Enhanced Fault Diagnosis of Motor Rolling Bearings Using an Improved Multi-Kernel Extreme Learning Machine Approach
Keywords:
Fault Diagnosis, Multi-Kernel Extreme Learning Machine, Rolling Bearings, Motor Condition Monitoring, Machine Learning, Vibration Signal Analysis, Pattern Recognition, Intelligent MaintenanceAbstract
Fault diagnosis of motor rolling bearings is critical for maintaining the operational efficiency and safety of rotating machinery systems. With the increasing demand for precise and rapid fault detection, traditional machine learning methods often fall short in terms of adaptability and accuracy under noisy or non-linear conditions. This study proposes an Enhanced Multi-Kernel Extreme Learning Machine (EMK-ELM) approach for robust and accurate fault diagnosis of rolling bearings in electric motors. The methodology integrates multiple kernel functions in the ELM framework to better capture complex data characteristics while mitigating the impact of outliers and noise.

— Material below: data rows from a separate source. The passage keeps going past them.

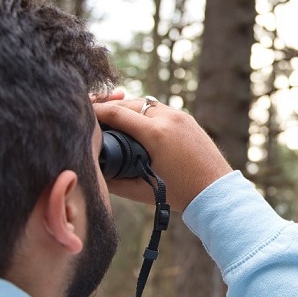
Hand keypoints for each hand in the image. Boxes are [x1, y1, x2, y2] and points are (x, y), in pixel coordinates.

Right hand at [92, 97, 232, 210]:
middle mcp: (168, 118)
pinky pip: (159, 108)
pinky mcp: (187, 118)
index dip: (96, 110)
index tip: (81, 111)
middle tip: (93, 114)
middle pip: (129, 104)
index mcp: (156, 134)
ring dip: (128, 108)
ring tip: (112, 118)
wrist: (216, 191)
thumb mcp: (141, 190)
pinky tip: (136, 121)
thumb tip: (93, 170)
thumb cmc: (180, 193)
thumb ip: (113, 181)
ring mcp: (180, 115)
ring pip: (145, 103)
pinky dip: (144, 112)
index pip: (117, 114)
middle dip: (110, 107)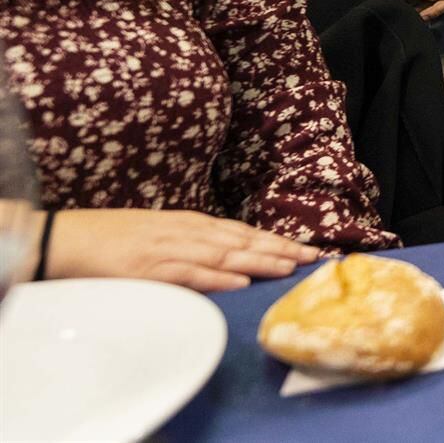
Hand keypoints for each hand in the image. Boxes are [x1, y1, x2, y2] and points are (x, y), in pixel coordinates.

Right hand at [40, 208, 318, 291]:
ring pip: (223, 255)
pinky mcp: (148, 269)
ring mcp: (168, 249)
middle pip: (242, 241)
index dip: (277, 241)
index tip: (307, 250)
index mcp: (190, 223)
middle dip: (280, 249)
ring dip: (259, 261)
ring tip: (289, 268)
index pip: (243, 232)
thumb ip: (193, 244)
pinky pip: (188, 273)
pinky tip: (238, 282)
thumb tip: (228, 259)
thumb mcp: (161, 234)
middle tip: (314, 258)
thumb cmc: (113, 238)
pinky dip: (215, 277)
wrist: (65, 238)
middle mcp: (186, 232)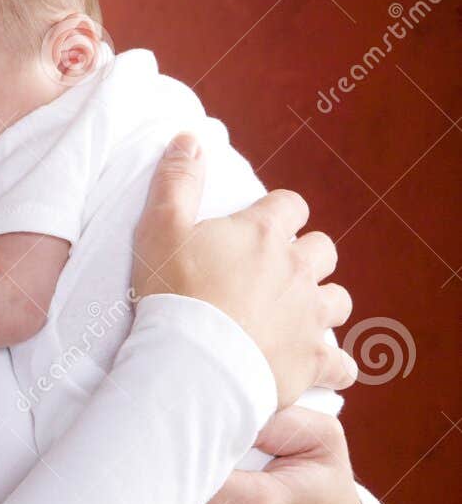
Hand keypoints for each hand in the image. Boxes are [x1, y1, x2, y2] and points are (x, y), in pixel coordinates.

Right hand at [133, 134, 355, 406]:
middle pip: (323, 250)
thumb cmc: (174, 294)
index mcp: (264, 234)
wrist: (194, 364)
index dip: (279, 212)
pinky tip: (320, 366)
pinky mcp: (312, 361)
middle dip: (306, 256)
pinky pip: (341, 364)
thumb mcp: (161, 228)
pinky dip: (334, 364)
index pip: (291, 205)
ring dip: (324, 303)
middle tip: (277, 270)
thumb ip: (176, 181)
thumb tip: (189, 137)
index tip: (261, 225)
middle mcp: (297, 270)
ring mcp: (309, 316)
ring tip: (299, 313)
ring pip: (338, 300)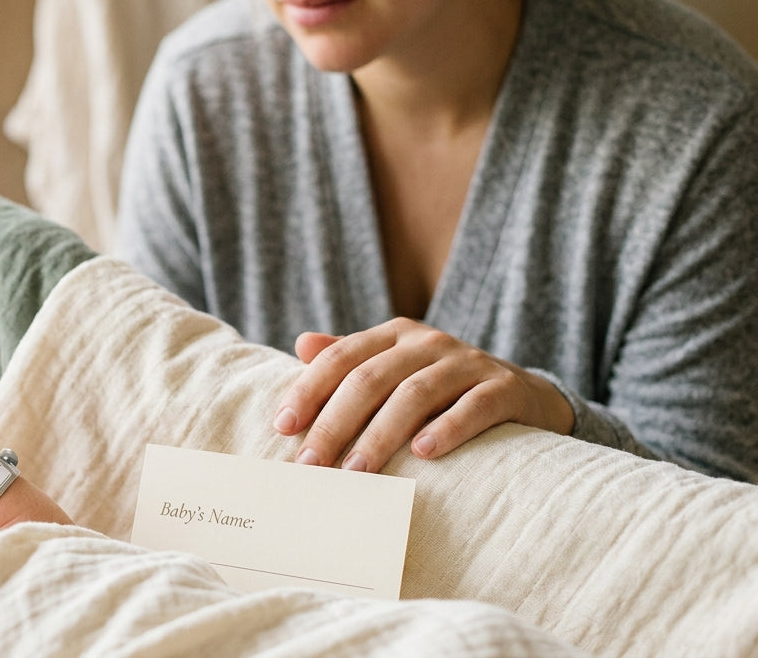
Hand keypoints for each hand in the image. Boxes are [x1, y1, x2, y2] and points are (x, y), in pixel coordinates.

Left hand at [273, 318, 574, 472]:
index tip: (283, 427)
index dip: (309, 390)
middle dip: (334, 423)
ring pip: (416, 393)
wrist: (524, 394)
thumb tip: (301, 343)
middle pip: (370, 379)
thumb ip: (350, 358)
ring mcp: (469, 362)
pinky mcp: (505, 388)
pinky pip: (474, 406)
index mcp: (394, 335)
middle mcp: (428, 342)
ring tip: (355, 470)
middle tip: (311, 465)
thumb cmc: (442, 388)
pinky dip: (448, 427)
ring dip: (381, 434)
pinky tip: (425, 452)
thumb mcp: (395, 367)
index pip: (341, 357)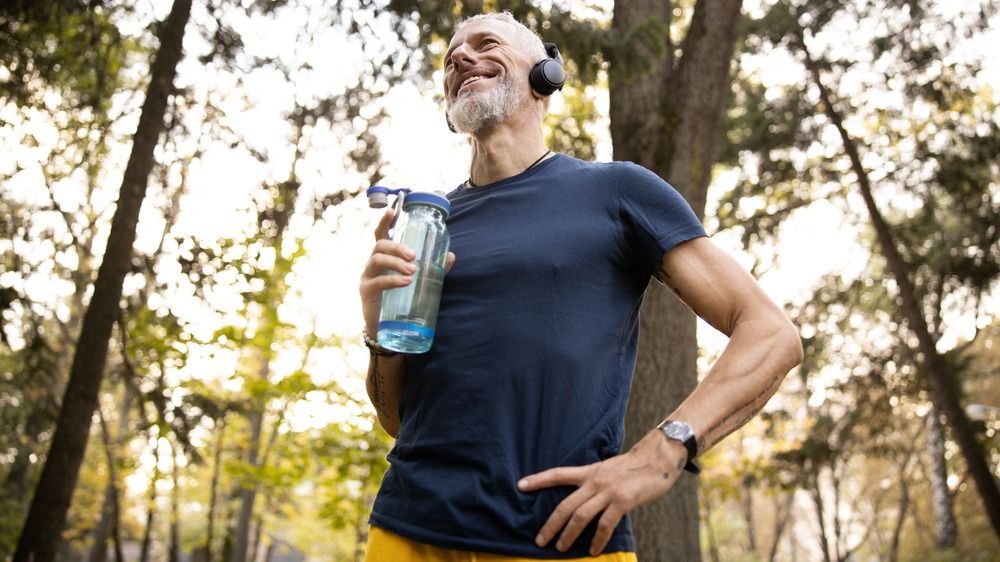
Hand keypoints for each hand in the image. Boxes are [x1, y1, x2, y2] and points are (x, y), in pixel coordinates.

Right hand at [359, 208, 455, 332]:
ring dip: (396, 262)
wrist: (387, 329)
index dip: (385, 222)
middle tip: (414, 256)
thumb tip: (450, 255)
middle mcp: (373, 264)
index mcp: (385, 257)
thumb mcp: (418, 282)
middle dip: (397, 247)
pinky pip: (378, 282)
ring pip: (377, 260)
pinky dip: (393, 280)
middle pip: (380, 245)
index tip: (391, 210)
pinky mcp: (366, 292)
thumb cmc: (402, 300)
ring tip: (412, 271)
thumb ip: (433, 269)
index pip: (381, 235)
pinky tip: (406, 282)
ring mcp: (367, 277)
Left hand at [517, 431, 687, 555]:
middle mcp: (594, 481)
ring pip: (580, 516)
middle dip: (550, 525)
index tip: (520, 485)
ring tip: (560, 548)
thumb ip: (595, 482)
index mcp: (589, 472)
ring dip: (568, 534)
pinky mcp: (623, 501)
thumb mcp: (608, 469)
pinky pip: (605, 524)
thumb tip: (584, 498)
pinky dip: (598, 539)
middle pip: (565, 504)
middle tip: (539, 540)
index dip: (538, 479)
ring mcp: (608, 492)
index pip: (558, 474)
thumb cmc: (634, 467)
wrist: (658, 458)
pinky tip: (594, 550)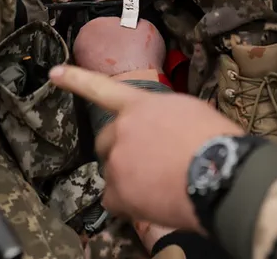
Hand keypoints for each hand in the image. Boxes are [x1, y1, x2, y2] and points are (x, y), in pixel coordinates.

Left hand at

The proposed model is trained and validated using the Case Western Reserve University bearing dataset, and its performance is benchmarked against conventional ELM and other advanced classifiers including Support Vector Machines and Convolutional Neural Networks. Experimental results demonstrate that EMK-ELM significantly improves classification accuracy, generalization, and training speed, making it an ideal candidate for real-time fault diagnosis applications. This research lays a solid foundation for scalable, efficient, and intelligent bearing condition monitoring systems.